Key takeaways for 403(b) and 457(b) families
- The limits are the same as a 401(k). $24,500 base in 2026 — don't assume the 403(b) is inferior by design.
- Check fees before maxing. If the 403(b) plan is annuity-heavy, contribute only to the match, then put the rest elsewhere.
- If you have a 457(b) at the same employer, use it. It is an entirely separate contribution limit — effectively a second 401(k) with no early withdrawal penalty.
- The 15-year catch-up is real but needs plan administrator confirmation. If you've been at the same employer 15+ years with modest historical contributions, ask HR explicitly.
- The 457(b) no-penalty rule changes early retirement math. For households targeting retirement before 59½, the 457(b) should be funded and drawn first.
Get matched with a fee-only family financial planner
Coordinating two different retirement plan types, optimizing investment quality across a high-fee 403(b) and a low-cost 401(k), and sequencing withdrawals for early retirement is exactly the planning problem a fee-only family advisor solves. No sales pitch — just a plan built on your household's actual numbers.
Sources
- IRS — Retirement Topics: 403(b) Contribution Limits (2026)
- IRS — Retirement Topics: 457(b) Contribution Limits (2026)

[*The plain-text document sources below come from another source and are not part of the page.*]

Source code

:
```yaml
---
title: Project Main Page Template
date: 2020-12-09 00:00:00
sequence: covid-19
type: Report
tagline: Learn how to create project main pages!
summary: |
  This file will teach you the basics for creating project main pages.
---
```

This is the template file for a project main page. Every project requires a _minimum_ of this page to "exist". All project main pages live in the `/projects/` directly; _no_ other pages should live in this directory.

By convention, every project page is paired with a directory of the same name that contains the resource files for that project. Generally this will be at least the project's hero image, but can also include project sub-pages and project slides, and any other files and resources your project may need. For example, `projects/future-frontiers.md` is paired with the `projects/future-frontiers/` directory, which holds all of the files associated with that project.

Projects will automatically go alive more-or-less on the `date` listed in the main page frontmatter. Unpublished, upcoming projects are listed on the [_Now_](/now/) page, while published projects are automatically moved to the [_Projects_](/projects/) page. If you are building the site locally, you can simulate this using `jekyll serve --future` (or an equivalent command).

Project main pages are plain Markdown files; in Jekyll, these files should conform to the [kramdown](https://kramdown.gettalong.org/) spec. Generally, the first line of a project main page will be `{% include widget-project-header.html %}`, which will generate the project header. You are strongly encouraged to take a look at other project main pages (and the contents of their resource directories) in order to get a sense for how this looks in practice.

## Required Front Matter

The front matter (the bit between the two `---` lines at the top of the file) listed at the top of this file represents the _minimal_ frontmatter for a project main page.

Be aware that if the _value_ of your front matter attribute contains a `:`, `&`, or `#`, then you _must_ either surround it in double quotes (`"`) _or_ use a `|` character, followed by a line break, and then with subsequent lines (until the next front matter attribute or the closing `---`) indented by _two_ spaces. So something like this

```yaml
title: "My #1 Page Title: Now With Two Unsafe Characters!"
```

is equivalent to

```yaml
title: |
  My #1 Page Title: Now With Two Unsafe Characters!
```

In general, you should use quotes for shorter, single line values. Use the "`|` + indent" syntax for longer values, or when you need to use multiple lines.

- IRS — IRC 457(b) Deferred Compensation Plans
- MissionSquare — 2026 Retirement Plan Contribution Limits for Government & Nonprofit Employees
Contribution limits verified June 2026 against IRS Notice 2025-82 and IRS.gov 403(b)/457(b) limit pages. 403(b) 15-year catch-up under IRC §402(g)(7). SECURE 2.0 super catch-up under §109 (P.L. 117-328). RMD age from SECURE 2.0 §107. Roth 401k/403b RMD elimination under SECURE 2.0 §325, effective 2024. Plan-specific rules vary by employer — confirm eligibility with your plan administrator.